Device Support is fundamental to the I/O Subsystem of z/OS, acting as the crucial interface between the logical requests of the operating system and the physical Channel Subsystem and hardware. It relies on the HCD tool for defining the I/O configuration and works in conjunction with Access Methods (like VSAM, QSAM, BSAM) to provide a structured way for programs to perform I/O operations.
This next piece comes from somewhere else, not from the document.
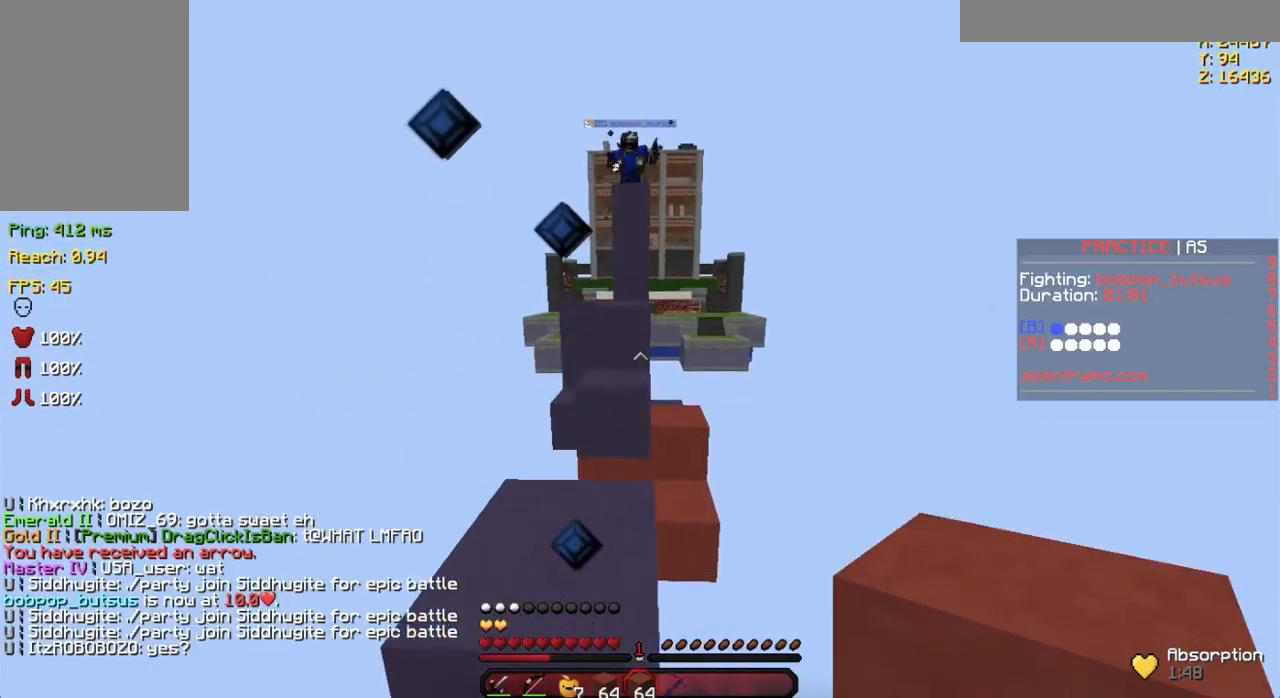
{"keys": ["s"], "mouse": [], "events": [[116, "s", "up"], [233, "s", "down"]]}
Without robust device support, z/OS would be unable to interact with any external hardware, rendering the system inoperable.

Best Practices:

Maintain Current HCD Definitions: Regularly review and update HCD definitions to accurately reflect the physical I/O configuration, ensuring optimal performance and avoiding configuration mismatches.
Utilize Dynamic I/O: Leverage Dynamic I/O capabilities to implement configuration changes (e.g., adding new DASD, reconfiguring paths) without disruptive IPLs, minimizing downtime.
Apply PTFs and APARs: Ensure that relevant Program Temporary Fixes (PTFs) and Authorized Program Analysis Reports (APARs) related to device support are applied to address known issues and enhance stability or performance.
Monitor I/O Performance: Regularly monitor I/O metrics (e.g., response times, queue depths, error rates) using tools like RMF to identify bottlenecks or issues with device performance and configuration.
Plan for Redundancy: Design I/O paths with redundancy (e.g., multiple channels, control units, paths to devices) to ensure high availability and fault tolerance in case of hardware failures.